When a line of the records contains "source", copy it.

• **INPUT RECORDS**
::::::

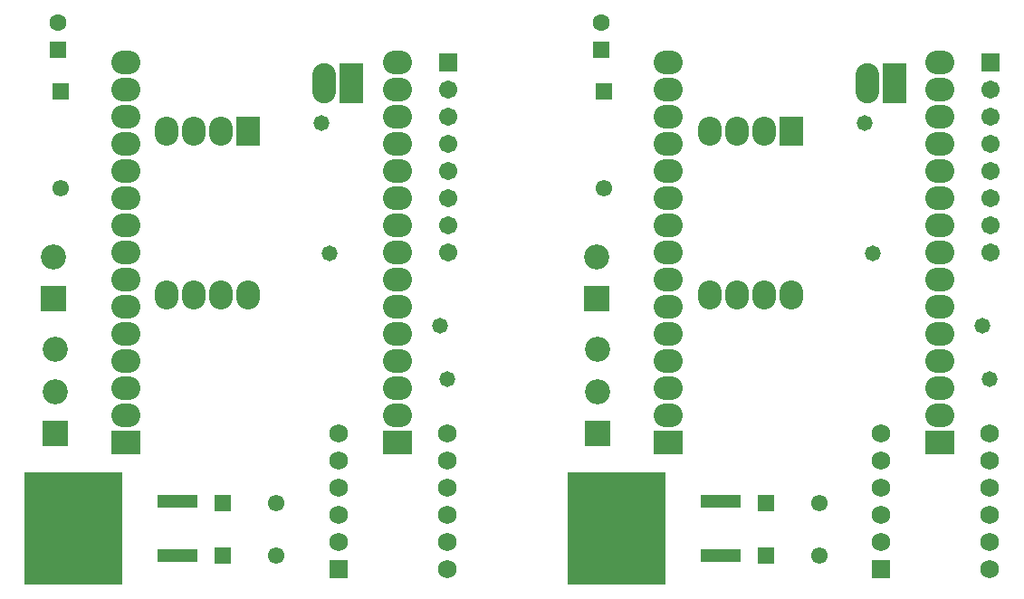
<source format=gbr>
G04*
G04 #@! TF.GenerationSoftware,Altium Limited,Altium Designer,25.0.2 (28)*
G04*
G04 Layer_Color=8388736*
%FSLAX44Y44*%
%MOMM*%
G71*
G04*
G04 #@! TF.SameCoordinates,8B6BD92A-2743-4FC7-A306-186CE1EE4446*
G04*
G04*
G04 #@! TF.FilePolarity,Negative*
G04*
G01*
G75*
%ADD39O,2.2032X3.7432*%
%ADD40R,2.2032X3.7432*%
%ADD41R,9.2032X10.5532*%
%ADD42R,3.7032X1.1532*%
%ADD43O,2.7032X2.2032*%
%ADD44R,2.7032X2.2032*%
%ADD45C,2.3532*%
%ADD46R,2.3532X2.3532*%
%ADD47C,1.7272*%
%ADD48R,1.7272X1.7272*%
%ADD49O,2.2032X2.7032*%
%ADD50R,2.2032X2.7032*%
%ADD51R,1.5532X1.5532*%
%ADD52C,1.5532*%
%ADD53C,1.7032*%
%ADD54R,1.7032X1.7032*%
%ADD55C,1.6032*%
%ADD56R,1.6032X1.6032*%
%ADD57R,1.5532X1.5532*%
%ADD58C,1.4732*%
D39*
X307690Y486770D02*
D03*
X815210D02*
D03*
D40*
X333090D02*
D03*
X840610D02*
D03*
D41*
X73240Y70220D02*
D03*
X580760D02*
D03*
D42*
X170740Y95620D02*
D03*
Y44820D02*
D03*
X678260Y95620D02*
D03*
Y44820D02*
D03*
D43*
X375740Y506270D02*
D03*
Y480870D02*
D03*
Y455470D02*
D03*
Y430070D02*
D03*
Y404670D02*
D03*
Y379270D02*
D03*
Y353870D02*
D03*
Y328470D02*
D03*
Y303070D02*
D03*
Y277670D02*
D03*
Y252270D02*
D03*
Y226870D02*
D03*
Y201470D02*
D03*
Y176070D02*
D03*
X121740Y226870D02*
D03*
Y506270D02*
D03*
Y480870D02*
D03*
Y455470D02*
D03*
Y430070D02*
D03*
Y404670D02*
D03*
Y379270D02*
D03*
Y353870D02*
D03*
Y328470D02*
D03*
Y303070D02*
D03*
Y277670D02*
D03*
Y252270D02*
D03*
Y201470D02*
D03*
Y176070D02*
D03*
X883260Y506270D02*
D03*
Y480870D02*
D03*
Y455470D02*
D03*
Y430070D02*
D03*
Y404670D02*
D03*
Y379270D02*
D03*
Y353870D02*
D03*
Y328470D02*
D03*
Y303070D02*
D03*
Y277670D02*
D03*
Y252270D02*
D03*
Y226870D02*
D03*
Y201470D02*
D03*
Y176070D02*
D03*
X629260Y226870D02*
D03*
Y506270D02*
D03*
Y480870D02*
D03*
Y455470D02*
D03*
Y430070D02*
D03*
Y404670D02*
D03*
Y379270D02*
D03*
Y353870D02*
D03*
Y328470D02*
D03*
Y303070D02*
D03*
Y277670D02*
D03*
Y252270D02*
D03*
Y201470D02*
D03*
Y176070D02*
D03*
D44*
X375740Y150670D02*
D03*
X121740D02*
D03*
X883260D02*
D03*
X629260D02*
D03*
D45*
X55990Y237820D02*
D03*
Y198220D02*
D03*
X54490Y324470D02*
D03*
X563510Y237820D02*
D03*
Y198220D02*
D03*
X562010Y324470D02*
D03*
D46*
X55990Y158620D02*
D03*
X54490Y284870D02*
D03*
X563510Y158620D02*
D03*
X562010Y284870D02*
D03*
D47*
X422590Y158720D02*
D03*
Y133320D02*
D03*
Y107920D02*
D03*
Y82520D02*
D03*
Y57120D02*
D03*
Y31720D02*
D03*
X320990Y133320D02*
D03*
Y57120D02*
D03*
Y158720D02*
D03*
Y107920D02*
D03*
Y82520D02*
D03*
X930110Y158720D02*
D03*
Y133320D02*
D03*
Y107920D02*
D03*
Y82520D02*
D03*
Y57120D02*
D03*
Y31720D02*
D03*
X828510Y133320D02*
D03*
Y57120D02*
D03*
Y158720D02*
D03*
Y107920D02*
D03*
Y82520D02*
D03*
D48*
X320990Y31720D02*
D03*
X828510D02*
D03*
D49*
X160290Y288570D02*
D03*
X185690D02*
D03*
X211090D02*
D03*
X236490D02*
D03*
X160290Y441970D02*
D03*
X185690D02*
D03*
X211090D02*
D03*
X667810Y288570D02*
D03*
X693210D02*
D03*
X718610D02*
D03*
X744010D02*
D03*
X667810Y441970D02*
D03*
X693210D02*
D03*
X718610D02*
D03*
D50*
X236490D02*
D03*
X744010D02*
D03*
D51*
X212990Y93720D02*
D03*
Y44470D02*
D03*
X720510Y93720D02*
D03*
Y44470D02*
D03*
D52*
X262990Y93720D02*
D03*
Y44470D02*
D03*
X61490Y388720D02*
D03*
X770510Y93720D02*
D03*
Y44470D02*
D03*
X569010Y388720D02*
D03*
D53*
X423240Y328520D02*
D03*
Y353920D02*
D03*
Y379320D02*
D03*
Y404720D02*
D03*
Y430120D02*
D03*
Y455520D02*
D03*
Y480920D02*
D03*
X930760Y328520D02*
D03*
Y353920D02*
D03*
Y379320D02*
D03*
Y404720D02*
D03*
Y430120D02*
D03*
Y455520D02*
D03*
Y480920D02*
D03*
D54*
X423240Y506320D02*
D03*
X930760D02*
D03*
D55*
X58990Y543671D02*
D03*
X566510D02*
D03*
D56*
X58990Y518270D02*
D03*
X566510D02*
D03*
D57*
X61490Y478720D02*
D03*
X569010D02*
D03*
D58*
X305240Y449220D02*
D03*
X312740Y327470D02*
D03*
X422590Y209892D02*
D03*
X415866Y260050D02*
D03*
X812760Y449220D02*
D03*
X820260Y327470D02*
D03*
X930110Y209892D02*
D03*
X923386Y260050D02*
D03*
M02*

</source>
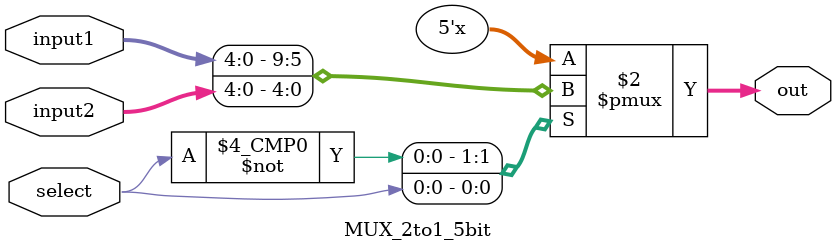
<source format=v>
`timescale 1 ns / 1 ps;
module MUX_2to1_5bit( input1 , input2, select, out );
  input [4:0] input1, input2;
  input select;
  output [4:0]out;
  reg [4:0]out;
  
  always @(input1 or input2 or select )
    begin 
      case(select)
       
          1'b0:   out=input1;
          1'b1:  out=input2;
          
      endcase
    end
 endmodule   
</source>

::::::

• **RESPONSE BELOW**
<source format=gbr>
</source>
<source format=v>
</source>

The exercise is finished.